Greece agrees bailout deal
Marathon negotiations end issues over debt with its foreign lenders
GREECE and its international lenders have reached a multibillion euro bailout agreement on after talking through the night, potentially saving the country from financial ruin.
The agreement, reached after a 23-hour session of talks, must still be adopted by Greece’s parliament and euro zone countries. The single currency bloc’s finance ministers are due to meet on Friday, giving time to finalise the deal before a major debt repayment next week.
The negotiations appeared to have resolved all the main outstanding issues, after Greece’s leftist government effectively capitulated last month to creditors’ demands for deep austerity measures to receive loans.
“Finally, we have white smoke,” said a Greek Finance Ministry official after exhausted Greek officials emerged in a central Athens hotel to announce the two sides had agreed on terms. “An agreement has been reached.”
Finance Minister Euclid Tsakalotos confirmed only “two or three small issues” were pending. Greek shares rose, with the banking index surging six per cent.
“The institutions and the Greek authorities achieved an agreement in principle on a technical basis. Now as a next step, a political assess- ment will be made,” European commission spokeswoman Annika Breidhardt said in Brussels.

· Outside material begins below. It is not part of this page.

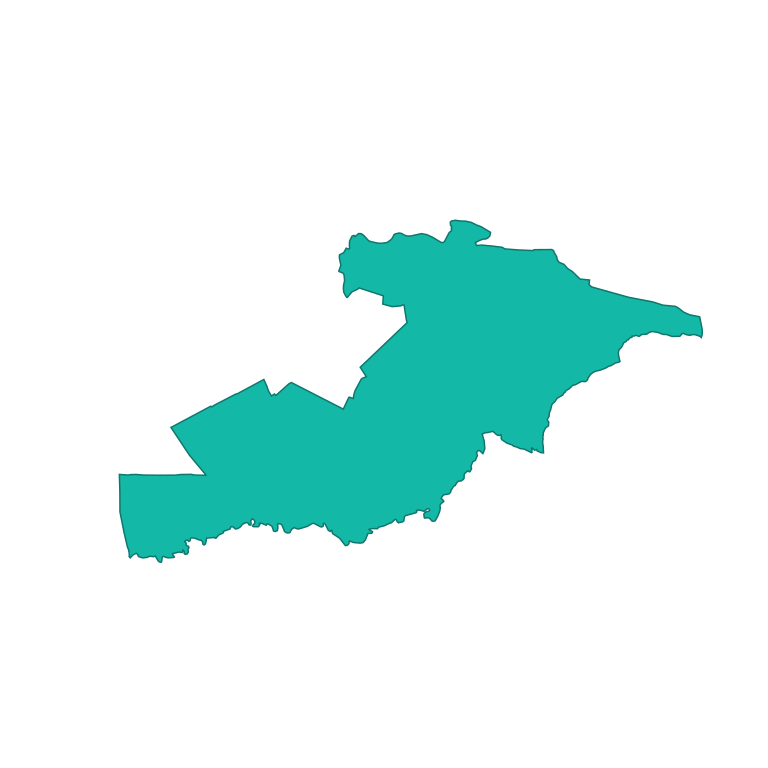 the district of Popesti, Vrancea, Romania, rotated 150°
{"feature_id": "2599482B83039942073934", "entity_name": "Popesti", "entity_type": "district", "adm_level": 2, "iso_a3": "ROU", "parent_name": "Romania", "parent_adm1": "Vrancea", "projection": "albers", "projection_center": [27.079, 45.583], "detail": "fine", "context": "isolated", "style": "filled", "palette": "teal", "viewbox_px": 768, "rotation_deg": 150, "n_neighbors": 0, "source": "geoboundaries", "source_scale": "gbopen_adm2", "svg_char_len": 6157}
<svg xmlns="http://www.w3.org/2000/svg" viewBox="0 0 768 768"><g transform="rotate(150 384 384)"><path d="M658.4,438.0L666.8,422.4L676.6,405.3L683.4,385.3L687.8,370.7L687.9,368.9L689.0,365.5L690.1,363.1L691.0,362.1L690.7,360.3L686.9,361.5L683.2,361.3L682.5,359.4L682.9,358.3L682.7,357.1L680.0,354.1L676.2,352.4L672.7,351.8L670.2,349.8L668.1,349.3L668.0,343.5L667.5,342.2L666.2,341.0L665.2,341.6L662.6,344.9L662.0,345.1L661.1,344.9L659.5,342.8L657.9,341.4L652.8,338.9L652.2,338.9L652.0,340.2L652.3,342.0L652.2,342.5L651.7,342.7L645.6,341.0L643.3,339.1L642.7,339.1L641.1,340.7L640.8,339.2L640.9,338.3L641.8,337.4L641.7,336.6L641.3,335.9L639.7,335.2L637.7,336.1L636.5,338.5L635.8,339.3L634.8,339.7L634.6,340.3L634.4,341.2L635.5,342.3L635.9,343.5L634.9,345.2L634.9,345.9L635.6,347.1L635.2,347.5L632.4,347.4L632.0,347.0L632.0,345.5L631.8,345.2L630.2,345.3L628.6,347.1L627.9,347.2L625.2,345.3L621.9,341.2L620.6,340.1L620.0,338.3L620.9,335.7L620.3,334.6L618.5,334.8L614.7,339.1L614.3,339.1L607.5,335.8L607.3,334.9L606.6,334.5L602.4,335.9L598.0,335.4L597.2,335.8L596.9,336.5L595.5,336.5L590.0,335.4L587.9,336.8L587.3,336.7L585.6,335.0L585.7,333.8L584.9,332.5L582.5,331.9L579.3,332.1L576.9,333.3L572.8,333.0L571.5,331.8L571.2,331.3L571.3,329.5L570.6,328.7L569.8,328.7L569.0,329.3L567.8,332.2L565.4,333.1L564.6,331.7L564.5,329.6L565.5,328.2L568.8,327.1L568.9,326.6L568.5,325.8L564.6,323.4L563.8,323.3L561.7,324.4L561.8,325.5L561.6,325.7L559.9,324.9L556.5,320.5L555.0,321.3L554.4,320.9L552.2,317.0L552.6,314.0L553.2,312.0L552.1,310.7L549.8,310.3L547.8,312.4L546.1,316.0L545.6,316.1L544.4,315.2L543.4,314.2L542.9,312.7L543.9,305.9L542.7,303.8L541.5,302.9L539.9,302.3L536.8,304.3L533.7,304.6L531.4,301.7L529.9,301.0L521.5,299.0L516.5,299.1L514.6,298.7L510.5,292.3L509.4,291.3L507.7,291.3L506.4,293.4L505.3,293.1L505.0,291.3L505.4,285.1L504.3,283.2L503.1,283.6L502.4,283.4L502.7,282.1L503.1,281.4L503.2,279.9L499.6,272.8L498.3,263.6L498.0,263.2L496.5,262.7L494.9,262.9L493.6,263.9L492.8,265.2L492.3,265.2L489.6,261.9L484.2,258.1L481.4,257.1L478.2,258.2L472.6,262.6L469.7,261.0L468.5,261.0L467.8,261.9L469.8,265.3L469.2,265.7L466.2,264.5L462.1,262.0L459.9,262.6L454.9,261.1L448.9,260.6L446.9,260.1L442.4,261.2L441.6,260.9L441.2,260.0L441.4,257.9L440.9,256.6L436.9,255.3L435.3,255.5L432.9,258.6L432.1,259.0L430.9,259.2L420.7,256.5L419.5,256.9L419.3,258.0L418.2,258.2L415.6,256.4L412.9,253.7L408.9,254.3L407.7,253.6L407.2,252.9L407.6,251.8L408.4,251.4L411.6,252.2L413.5,252.1L414.7,251.2L416.0,248.0L415.7,247.4L412.6,246.2L411.6,244.6L411.0,241.5L410.4,240.8L408.6,239.9L408.0,240.0L403.4,242.7L399.5,245.8L397.1,248.6L396.3,250.9L394.1,252.0L391.0,252.3L390.8,252.8L391.1,254.7L391.7,256.1L390.7,257.1L387.9,258.2L382.5,256.3L380.1,257.2L379.8,258.0L375.5,260.3L374.2,260.7L372.9,260.5L371.2,261.7L368.3,262.7L365.6,261.5L362.9,261.7L361.6,262.5L360.2,265.0L359.1,266.1L355.0,266.9L354.5,266.5L354.5,265.9L354.0,265.3L353.3,265.1L350.6,266.8L349.6,269.5L346.0,272.3L343.0,272.2L338.9,275.3L338.2,278.3L336.4,279.2L334.8,278.8L334.3,278.0L333.2,274.3L332.1,275.0L328.9,277.8L325.7,284.7L324.0,291.6L320.2,291.0L318.7,290.2L313.3,288.5L311.9,284.0L311.1,282.7L309.7,281.7L308.1,281.5L308.1,280.9L309.8,278.1L309.7,276.6L307.0,271.2L303.4,267.0L302.9,265.4L300.5,263.0L298.3,259.9L295.2,257.6L290.7,250.9L290.1,250.8L288.9,252.9L288.4,254.6L287.9,254.8L286.7,251.4L284.5,250.9L284.9,249.8L284.3,248.7L282.3,246.0L280.3,244.6L277.0,251.0L276.4,252.9L275.0,255.4L273.5,257.1L273.2,258.6L272.1,259.5L270.5,262.0L267.0,264.6L265.5,265.2L262.5,265.5L260.4,268.6L260.6,270.6L260.1,271.8L257.2,273.5L255.0,276.6L252.8,278.1L249.5,281.7L248.0,282.7L245.0,283.2L241.2,285.1L234.5,285.1L233.3,286.0L230.8,286.5L229.8,287.3L225.7,287.3L221.2,288.5L218.9,287.7L211.6,287.5L208.6,285.5L206.9,285.4L205.6,285.9L204.4,287.1L200.6,288.9L197.3,289.5L194.6,289.3L189.8,287.9L184.2,287.0L180.5,287.0L178.2,286.4L173.1,286.5L169.4,285.4L168.4,285.5L166.8,290.8L165.6,293.6L163.7,295.9L159.2,297.4L155.8,299.8L153.0,299.8L151.8,300.5L150.5,300.1L148.0,301.0L145.9,300.5L145.3,301.4L143.3,300.4L141.8,300.4L139.1,297.6L136.3,298.1L131.4,295.8L128.5,296.1L125.4,295.3L121.1,291.8L117.6,287.5L114.5,285.5L110.8,281.2L104.0,277.4L100.6,278.5L99.5,278.1L97.3,275.3L94.6,273.1L92.5,272.7L89.9,271.2L86.5,267.3L86.0,265.6L83.6,267.9L81.2,272.0L77.0,284.4L84.9,291.3L88.6,296.5L91.3,303.2L93.0,305.7L103.0,312.8L109.9,320.4L128.8,336.8L155.7,364.3L156.7,367.6L154.0,371.3L161.7,376.8L164.7,387.3L167.2,392.1L168.3,397.6L171.6,402.0L171.7,405.4L170.8,407.8L170.8,413.3L170.4,414.6L171.4,416.5L186.0,424.8L187.3,425.3L188.0,424.9L199.8,432.4L211.7,440.5L213.3,443.3L221.1,449.2L230.0,455.5L234.6,457.7L234.2,460.8L229.0,460.5L225.4,459.8L223.1,458.6L221.0,458.6L218.8,459.1L217.7,459.9L215.9,462.1L221.4,471.9L224.2,475.2L227.6,480.3L232.0,484.3L236.7,487.2L240.3,490.1L244.0,491.4L245.4,491.2L246.2,490.1L247.0,488.1L246.8,486.0L248.0,485.1L248.4,483.7L249.1,483.0L251.8,482.6L260.1,477.3L261.4,476.9L262.6,477.2L263.6,477.9L268.9,487.3L272.4,492.1L276.4,495.5L286.8,498.8L289.7,500.4L292.0,502.9L293.6,505.7L295.4,507.2L299.0,508.3L300.5,508.4L303.8,506.2L306.3,505.4L310.6,505.0L315.1,506.8L318.6,508.8L323.9,513.6L325.7,515.8L327.3,523.0L328.6,525.6L330.8,527.0L335.3,526.1L335.6,527.6L337.7,528.1L342.2,525.1L344.1,522.4L345.9,518.8L347.1,518.5L348.8,520.5L353.2,517.9L358.0,518.1L359.7,515.4L361.7,509.1L362.6,507.8L366.7,504.4L366.7,503.9L364.2,500.8L363.9,499.8L364.2,498.1L366.4,493.3L369.6,489.8L371.4,487.1L372.9,483.7L373.1,480.6L373.0,477.7L372.5,477.3L365.7,479.8L359.2,479.3L357.6,479.7L340.5,460.7L345.1,453.8L338.2,446.9L330.5,443.3L328.1,443.1L327.2,442.2L332.7,428.0L333.3,425.6L396.2,410.4L395.7,399.2L400.2,399.8L401.4,399.5L412.1,392.9L414.6,390.7L417.9,386.8L420.7,390.0L421.2,390.0L431.8,382.6L463.5,431.6L466.3,431.7L483.5,428.1L483.8,430.1L487.5,430.0L487.5,436.2L486.6,440.2L485.8,448.0L516.1,448.9L517.3,449.4L541.9,450.5L544.4,450.2L545.2,451.4L590.2,452.9L588.1,419.7L583.7,394.2L584.1,394.1L593.3,399.7L596.2,402.2L605.4,407.3L609.9,409.2L623.1,416.7L637.7,425.3L644.2,429.8L649.5,432.6L650.7,432.8L658.4,438.0Z" fill="#14b8a6" stroke="#0f766e" stroke-width="1.5"/></g></svg>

Still, officials in sceptical northern European countries remained cautious, pending final approval of the deal.
“There remains work to be done with details,” said Finland’s Finance Minister Alexander Stubb. “We must take one step at a time. Agreement is a big word.”

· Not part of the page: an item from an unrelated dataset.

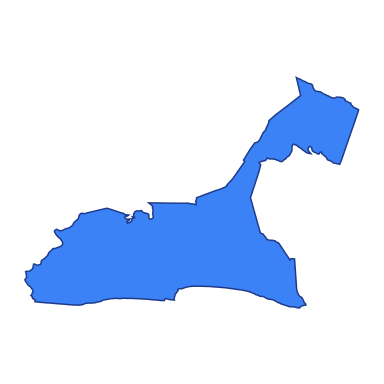 the district of Ilhéus, Bahia, Brazil, rotated 95°
{"feature_id": "56859067B42691950323680", "entity_name": "Ilhéus", "entity_type": "district", "adm_level": 2, "iso_a3": "BRA", "parent_name": "Brazil", "parent_adm1": "Bahia", "projection": "albers", "projection_center": [-39.201, -14.766], "detail": "fine", "context": "isolated", "style": "filled", "palette": "blue", "viewbox_px": 384, "rotation_deg": 95, "n_neighbors": 0, "source": "geoboundaries", "source_scale": "gbopen_adm2", "svg_char_len": 5621}
<svg xmlns="http://www.w3.org/2000/svg" viewBox="0 0 384 384"><g transform="rotate(95 192 192)"><path d="M95.6,33.2L94.8,34.7L94.2,36.4L93.6,38.5L92.5,39.3L91.5,40.9L89.5,41.7L89.2,43.7L88.2,45.6L87.8,47.2L86.2,47.7L85.3,49.3L84.9,50.6L84.7,52.3L84.8,54.2L84.8,56.1L85.6,57.5L86.2,58.9L85.9,60.3L85.6,62.0L84.5,64.3L84.0,66.2L83.3,67.8L82.8,69.6L81.6,71.6L80.9,73.3L80.9,75.3L80.7,77.1L80.2,78.5L79.0,79.4L77.9,80.2L76.6,80.9L75.2,81.1L74.2,82.4L73.8,83.7L73.6,86.0L72.1,89.1L71.7,91.1L70.9,92.5L70.1,94.3L69.7,96.2L68.9,98.0L86.4,92.2L99.1,105.8L107.2,114.8L114.2,121.6L115.8,121.6L118.0,122.1L120.1,123.0L122.0,123.6L124.1,124.2L125.5,125.4L126.8,126.4L128.7,127.0L130.4,127.7L131.7,128.3L133.4,128.7L135.0,129.7L136.3,130.8L137.1,132.2L137.6,133.7L143.3,137.2L144.8,138.0L155.8,143.5L157.0,142.1L175.3,152.6L181.8,157.7L183.5,158.3L186.4,163.4L188.8,169.2L192.0,175.8L193.0,178.0L197.3,186.9L199.4,187.0L201.2,187.6L202.7,186.8L204.4,186.8L203.8,189.0L203.8,190.9L203.9,192.8L203.4,194.8L203.7,197.1L204.0,200.8L204.3,203.7L206.6,234.2L209.6,229.9L211.3,230.1L212.6,229.5L213.9,229.1L215.7,229.3L217.6,229.1L219.1,228.7L220.8,228.3L222.5,230.0L222.9,231.6L221.7,232.6L220.1,233.0L218.7,232.9L217.5,233.9L216.6,239.1L214.9,240.6L215.6,243.2L215.6,245.7L216.7,247.1L218.9,248.2L220.8,248.2L222.4,247.0L222.0,249.3L223.5,248.5L224.3,249.7L225.7,249.2L227.1,250.5L228.1,252.5L228.8,253.6L226.9,254.4L225.8,252.2L224.3,251.4L224.6,252.9L224.5,255.3L223.1,256.7L221.9,256.5L221.8,254.6L220.5,253.0L220.4,254.7L220.4,256.8L219.3,258.2L218.9,260.8L216.2,272.2L215.6,275.5L221.5,293.3L222.1,294.9L223.1,297.8L222.7,299.1L223.1,300.9L225.0,302.4L227.2,302.6L229.0,303.3L230.3,304.8L232.0,306.3L233.6,307.4L235.0,307.6L236.1,308.7L237.3,309.8L238.6,311.6L239.3,313.8L240.0,315.3L240.8,316.5L241.8,318.1L242.1,320.4L240.9,323.8L242.7,325.7L244.0,325.3L245.3,324.4L246.7,323.4L247.9,322.1L249.1,320.7L250.0,319.1L251.0,318.4L252.2,317.3L253.3,316.6L254.8,316.3L256.3,316.8L257.4,317.8L258.4,319.7L259.5,322.0L260.3,323.9L260.5,325.7L261.7,326.4L262.9,327.4L264.2,328.8L265.4,329.6L267.3,330.0L268.5,330.9L269.7,331.9L270.8,333.0L271.8,333.9L272.7,335.3L274.3,336.3L276.0,336.0L277.3,336.7L278.0,338.3L278.5,340.0L277.7,341.7L277.6,343.5L279.7,343.7L281.7,343.9L283.1,344.7L284.0,345.9L285.3,347.5L285.3,349.6L285.8,350.8L287.8,350.1L289.7,349.7L291.4,349.3L292.5,350.0L293.7,350.8L294.9,350.5L296.1,349.5L297.7,348.2L299.3,347.0L300.3,344.9L302.1,343.4L303.7,342.0L305.2,341.7L306.4,342.4L307.8,342.5L309.1,343.5L310.1,342.1L312.0,341.5L313.0,338.9L315.0,339.0L315.0,336.7L315.1,335.4L315.1,333.3L315.1,331.1L315.1,328.6L315.1,326.3L315.0,324.6L315.0,323.0L315.0,320.5L315.0,318.6L315.0,316.9L315.0,314.6L315.0,312.7L314.9,311.1L314.9,309.7L314.9,308.0L315.0,305.9L314.9,304.0L314.9,301.7L314.9,299.7L314.7,297.8L314.6,295.6L314.4,293.6L313.9,291.9L313.5,290.6L312.8,289.5L312.1,287.8L311.7,285.9L311.6,284.1L311.3,282.0L311.0,279.8L310.3,277.7L309.8,276.3L309.4,274.8L308.7,272.8L307.4,271.1L306.9,268.8L306.4,267.5L306.0,265.9L305.3,263.5L305.0,261.2L304.7,259.2L304.5,257.2L304.5,254.9L304.3,253.4L304.0,252.1L303.7,250.5L303.7,248.3L303.5,246.0L303.3,243.4L303.2,240.9L303.1,238.2L302.9,236.1L302.9,234.7L302.9,232.8L302.8,231.0L302.8,229.5L302.7,227.6L302.7,225.0L302.8,222.9L302.8,221.6L302.7,219.7L302.7,217.4L302.8,215.0L302.8,213.2L302.6,210.2L300.5,209.3L300.7,207.1L301.1,205.0L301.2,203.7L301.2,202.1L301.2,200.1L299.5,200.6L297.9,200.1L295.7,199.9L294.3,199.1L292.9,198.3L291.5,197.3L290.1,197.6L289.4,196.1L289.4,194.0L288.6,192.3L287.8,190.5L287.1,188.6L286.5,186.5L286.1,184.7L285.8,182.8L285.6,181.2L285.5,179.8L285.3,177.6L285.1,175.3L285.0,173.6L285.0,171.9L284.8,169.9L284.7,168.0L284.6,166.2L284.6,164.0L284.6,161.8L284.5,159.1L284.5,156.7L284.5,154.5L284.5,152.3L284.5,150.6L284.5,149.1L284.6,147.6L284.7,146.1L284.8,144.5L284.8,143.1L285.0,140.9L285.1,138.5L285.2,136.9L285.2,135.4L285.3,134.1L285.5,132.1L285.7,130.2L286.0,128.0L286.6,125.4L287.2,123.3L287.8,121.2L288.7,119.4L289.2,117.0L290.0,115.1L289.9,113.0L290.1,111.3L291.0,109.4L291.6,108.1L292.1,106.2L292.1,103.9L292.3,101.8L292.9,100.4L293.5,99.0L294.4,97.4L295.0,95.1L295.7,93.6L296.2,91.7L296.5,89.7L296.9,88.4L297.3,86.6L297.9,84.7L297.6,83.1L297.6,81.3L297.6,79.6L298.0,77.9L298.2,76.3L298.0,74.6L296.2,73.4L295.3,70.9L294.7,68.7L293.5,69.1L292.3,70.6L291.0,71.2L289.2,72.2L287.4,73.5L286.9,75.1L285.7,76.4L284.6,77.1L283.1,78.0L281.3,78.8L279.6,79.3L249.7,84.0L249.7,85.4L249.7,87.5L251.2,88.5L235.9,100.7L235.0,101.7L234.7,103.3L233.4,105.1L233.1,107.4L233.2,109.0L233.2,111.3L232.6,113.2L231.1,114.4L229.6,115.8L227.6,117.8L226.9,120.3L205.5,128.4L195.1,132.3L192.6,133.3L165.8,127.0L163.5,126.7L160.9,126.3L159.1,125.9L158.0,126.9L156.9,127.7L156.1,126.6L155.4,124.9L154.6,123.3L154.4,121.8L153.1,120.7L151.7,120.3L152.0,118.8L152.4,117.1L152.0,115.8L152.1,113.6L152.2,111.6L152.9,110.3L153.0,108.9L153.7,107.4L154.0,105.9L153.5,104.5L152.1,103.4L150.6,101.3L148.9,100.5L148.0,98.9L146.2,97.7L144.4,96.9L142.6,96.2L140.7,96.1L138.6,96.3L137.1,96.3L135.5,95.2L136.0,93.2L136.4,91.7L137.4,90.2L138.2,89.1L138.8,87.4L140.0,86.1L140.9,84.6L141.5,83.5L142.5,81.9L143.3,79.9L143.4,78.3L143.5,76.9L141.9,78.5L140.2,80.1L137.7,80.0L136.2,78.5L137.3,76.6L139.1,76.3L140.6,75.5L141.6,73.9L142.2,71.8L143.3,69.7L142.8,68.5L141.3,67.9L140.8,66.6L142.5,65.9L143.6,64.5L144.6,62.9L146.0,61.0L147.4,60.4L148.5,59.1L148.7,57.1L149.3,55.9L150.7,53.7L150.9,52.0L151.2,49.4L151.6,47.3L148.1,46.1L138.4,43.7L134.7,42.8L123.9,40.1L121.9,39.6L116.8,38.3L113.2,37.4L108.6,36.2L97.5,33.5L95.6,33.2Z" fill="#3b82f6" stroke="#1e3a8a" stroke-width="1.5"/></g></svg>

Approving the agreement would close a painful chapter of aid talks for Greece, which fought against austerity terms demanded by creditors for much of the year before relenting under the threat of being bounced out of the euro zone.
After a deal in principle last month, the latest round of talks began in Athens three weeks ago to craft an agreement covering details of reform measures, the timeline for their implementation and the amount of aid needed. The deal is expected to go before the Greek parliament today or tomorrow and then vetted by euro zone finance ministers on Friday. This would pave the way for aid disbursements by August 20.
Facing a revolt from the far-left of his leftist Syriza party, Prime Minister Alexis Tsipras is expected to again rely on opposition support to push the package through parliament.
Once the deal is ratified, he is expected to tighten his grip over the party by facing down rebels at a party congress next month before considering early elections.
Even then, doubts remain about whether a leftist government elected on a pledge to reverse austerity can implement the punishing terms of an agreement that critics say compromises the government’s basic principles.
Popular misgivings about funnelling yet more money to Athens run deep in Germany, the euro zone country that has contributed most to Greece’s two bailouts since 2010.
The overnight talks also found common ground on final fiscal targets that should govern the bailout effort.